Authors’ contributions
AR coordinated development of papillary bladder tumour tissue micro array, performed DNA- and RNA-isolation, cell culture experiments, qRT-PCR, statistical analysis, data interpretation and aCGH data analysis and participated in immunohistochemical staining, study conception and drafted the manuscript. SH performed immunohistochemical staining and analysis and participated in cell culture experiments, qRT-PCR, statistical analysis, data interpretation and aCGH data analysis. JG participated in histological evaluation of papillary bladder tumours. AE carried out aCGH analysis within the IZKF core unit Z3 Affymetrix-Chip-Analysen. SW participated in survival curve generation and analysis and provided LNCaP positiv control cell line and critically revised the manuscript.
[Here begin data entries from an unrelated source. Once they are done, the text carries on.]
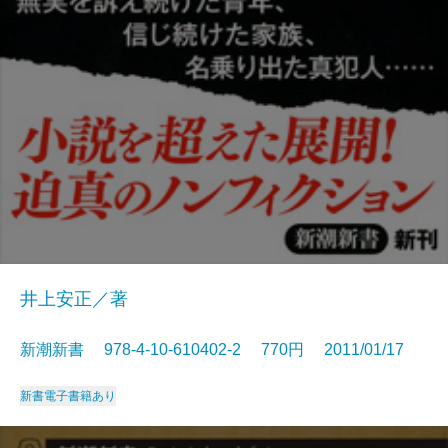
井上安正／著
新潮新書 978-4-10-610402-2 770円 2011/01/17
新書
電子書籍あり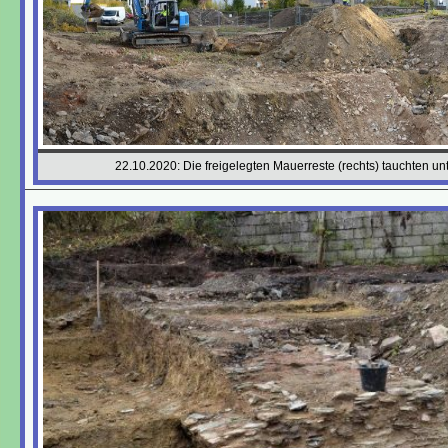
22.10.2020: Die freigelegten Mauerreste (rechts) tauchten un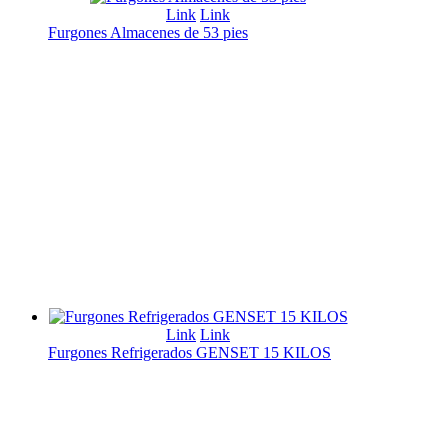
Link
Link
Furgones Almacenes de 53 pies
Link
Link
Furgones Refrigerados GENSET 15 KILOS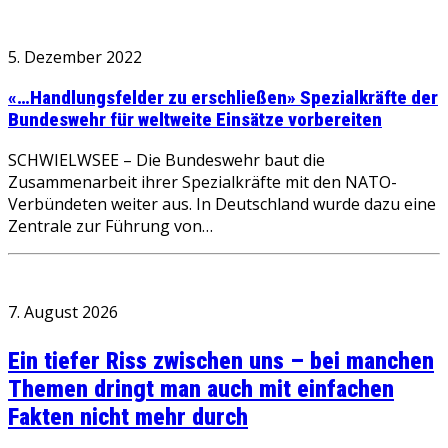
5. Dezember 2022
«…Handlungsfelder zu erschließen» Spezialkräfte der
Bundeswehr für weltweite Einsätze vorbereiten
SCHWIELWSEE – Die Bundeswehr baut die
Zusammenarbeit ihrer Spezialkräfte mit den NATO-
Verbündeten weiter aus. In Deutschland wurde dazu eine
Zentrale zur Führung von…
7. August 2026
Ein tiefer Riss zwischen uns – bei manchen
Themen dringt man auch mit einfachen
Fakten nicht mehr durch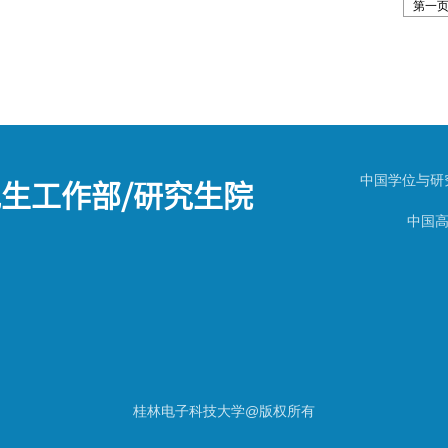
第一
生工作部/研究生院
中国学位与研
中国
桂林电子科技大学@版权所有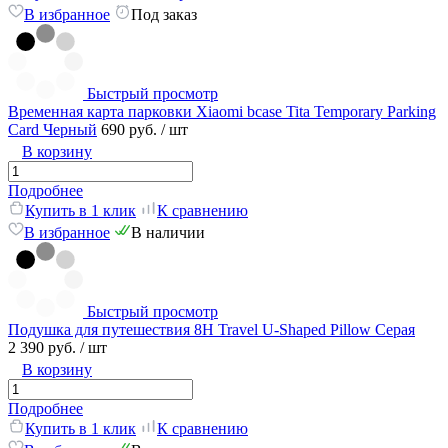
В избранное
Под заказ
Быстрый просмотр
Временная карта парковки Xiaomi bcase Tita Temporary Parking
Card Черный
690 руб.
/ шт
В корзину
Подробнее
Купить в 1 клик
К сравнению
В избранное
В наличии
Быстрый просмотр
Подушка для путешествия 8H Travel U-Shaped Pillow Серая
2 390 руб.
/ шт
В корзину
Подробнее
Купить в 1 клик
К сравнению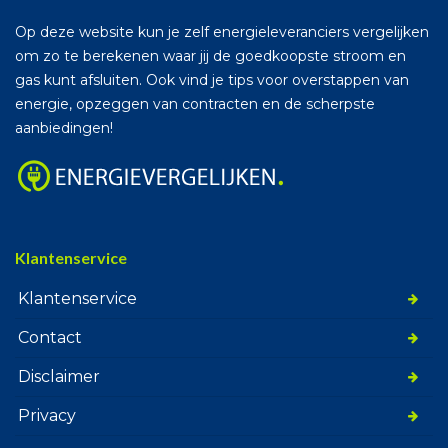
Op deze website kun je zelf energieleveranciers vergelijken
om zo te berekenen waar jij de goedkoopste stroom en
gas kunt afsluiten. Ook vind je tips voor overstappen van
energie, opzeggen van contracten en de scherpste
aanbiedingen!
Klantenservice
Klantenservice
Contact
Disclaimer
Privacy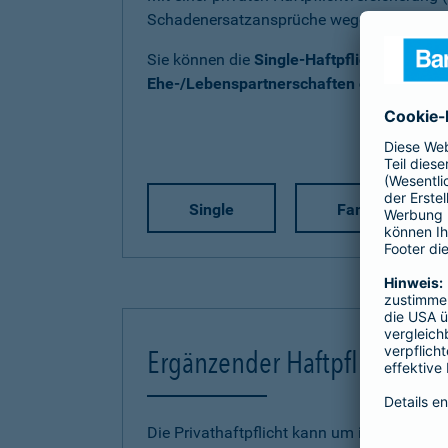
Schadenersatzansprüche wegen Personen-
Sie können die
Single-Haftpflicht
,
Familien
Ehe-/Lebenspartnerschaften ohne Kind(e
Single
Familie
Ergänzender Haftpflichtschu
Die Privathaftpflicht kann um individuelle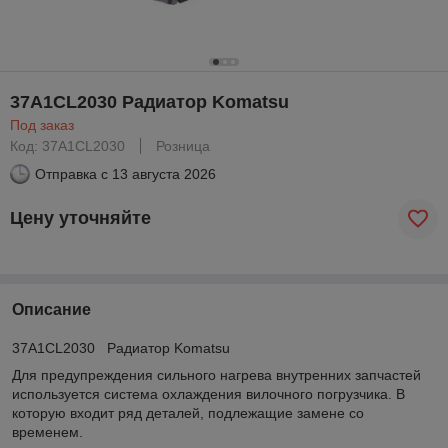
37A1CL2030 Радиатор Komatsu
Под заказ
Код: 37A1CL2030
Розница
Отправка с
13 августа 2026
Цену уточняйте
Описание
37A1CL2030 Радиатор Komatsu
Для предупреждения сильного нагрева внутренних запчастей
используется система охлаждения вилочного погрузчика. В
которую входит ряд деталей, подлежащие замене со
временем.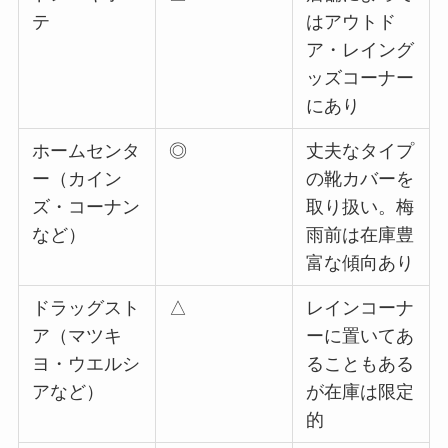
テ
はアウトド
ア・レイング
ッズコーナー
にあり
ホームセンタ
◎
丈夫なタイプ
ー（カイン
の靴カバーを
ズ・コーナン
取り扱い。梅
など）
雨前は在庫豊
富な傾向あり
ドラッグスト
△
レインコーナ
ア（マツキ
ーに置いてあ
ヨ・ウエルシ
ることもある
アなど）
が在庫は限定
的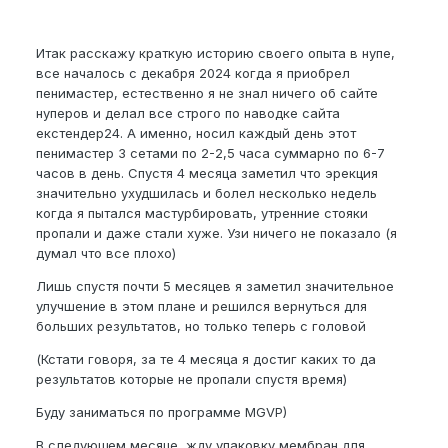
Итак расскажу краткую историю своего опыта в нупе,
все началось с декабря 2024 когда я приобрел
пенимастер, естественно я не знал ничего об сайте
нуперов и делал все строго по наводке сайта
екстендер24. А именно, носил каждый день этот
пенимастер 3 сетами по 2-2,5 часа суммарно по 6-7
часов в день. Спустя 4 месяца заметил что эрекция
значительно ухудшилась и болел несколько недель
когда я пытался мастурбировать, утренние стояки
пропали и даже стали хуже. Узи ничего не показало (я
думал что все плохо)
Лишь спустя почти 5 месяцев я заметил значительное
улучшение в этом плане и решился вернуться для
больших результатов, но только теперь с головой
(Кстати говоря, за те 4 месяца я достиг каких то да
результатов которые не пропали спустя время)
Буду заниматься по программе MGVP)
В следующем месяце, жду упаковку мембран для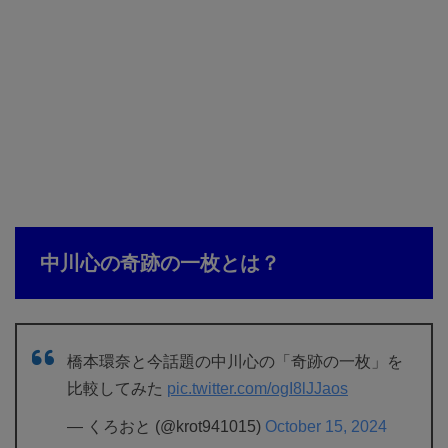
中川心の奇跡の一枚とは？
橋本環奈と今話題の中川心の「奇跡の一枚」を
比較してみた
pic.twitter.com/ogI8lJJaos
— くろおと (@krot941015)
October 15, 2024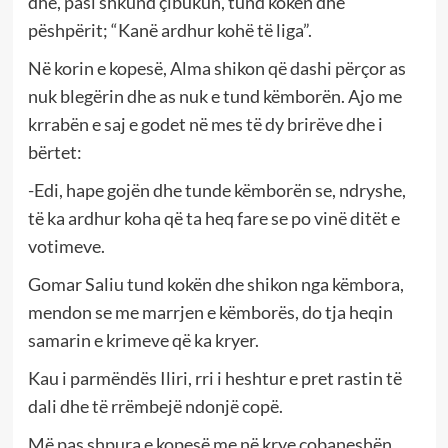
dhe, pasi shkund çibukun, tund kokën dhe
pëshpërit; “Kanë ardhur kohë të liga”.
Në korin e kopesë, Alma shikon që dashi përçor as
nuk blegërin dhe as nuk e tund këmborën. Ajo me
krrabën e saj e godet në mes të dy brirëve dhe i
bërtet:
-Edi, hape gojën dhe tunde këmborën se, ndryshe,
të ka ardhur koha që ta heq fare se po vinë ditët e
votimeve.
Gomar Saliu tund kokën dhe shikon nga këmbora,
mendon se me marrjen e këmborës, do tja heqin
samarin e krimeve që ka kryer.
Kau i parmëndës Iliri, rri i heshtur e pret rastin të
dali dhe të rrëmbejë ndonjë copë.
Më pas shpura e kopesë me në krye çobaneshën,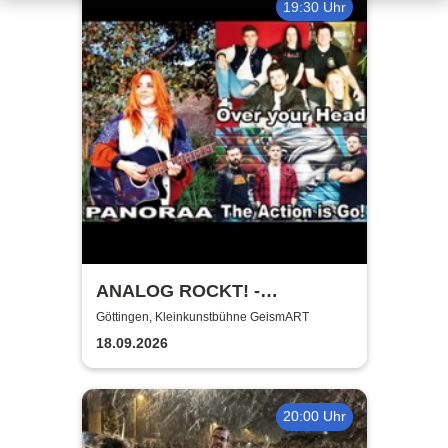
19:30 Uhr
ANALOG ROCKT! -
Kleinkunstbühne GeismART
Göttingen, Kleinkunstbühne GeismART
+ Kreuzberg on KulTour
18.09.2026
20:00 Uhr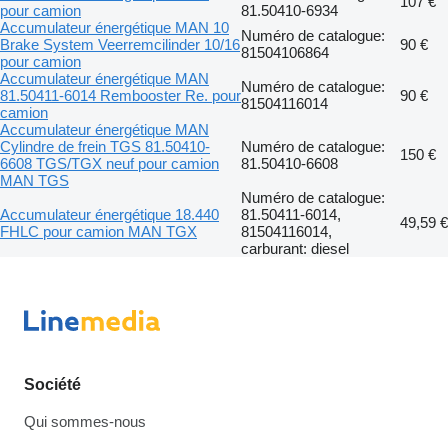
107 €
pour camion
81.50410-6934
Accumulateur énergétique MAN 10
Numéro de catalogue:
Brake System Veerremcilinder 10/16
90 €
81504106864
pour camion
Accumulateur énergétique MAN
Numéro de catalogue:
81.50411-6014 Rembooster Re. pour
90 €
81504116014
camion
Accumulateur énergétique MAN
Cylindre de frein TGS 81.50410-
Numéro de catalogue:
150 €
6608 TGS/TGX neuf pour camion
81.50410-6608
MAN TGS
Numéro de catalogue:
Accumulateur énergétique 18.440
81.50411-6014,
49,59 €
FHLC pour camion MAN TGX
81504116014,
carburant: diesel
Société
Qui sommes-nous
HT participated in Kaplan-Meier and statistical analysis and critically revised the manuscript. PG participated in study design, helped to acquire patient data. BW participated in study design, helped to acquire patient data. MS was the principle investigator of the AUO trial and provided paraffine blocks for the advanced bladder cancers (advanced TMA cohort). JL was conducting patient data requisition of the AUO trial (advanced TMA cohort). SP helped to acquire patient data for the papillary TMA cohort. AH helped to draft the manuscript, participated in study design and histological evaluation and supervised the study. RS conceived of, coordinated and supervised the study, participated in TMA development and helped to draft the manuscript. All authors read and approved the final manuscript.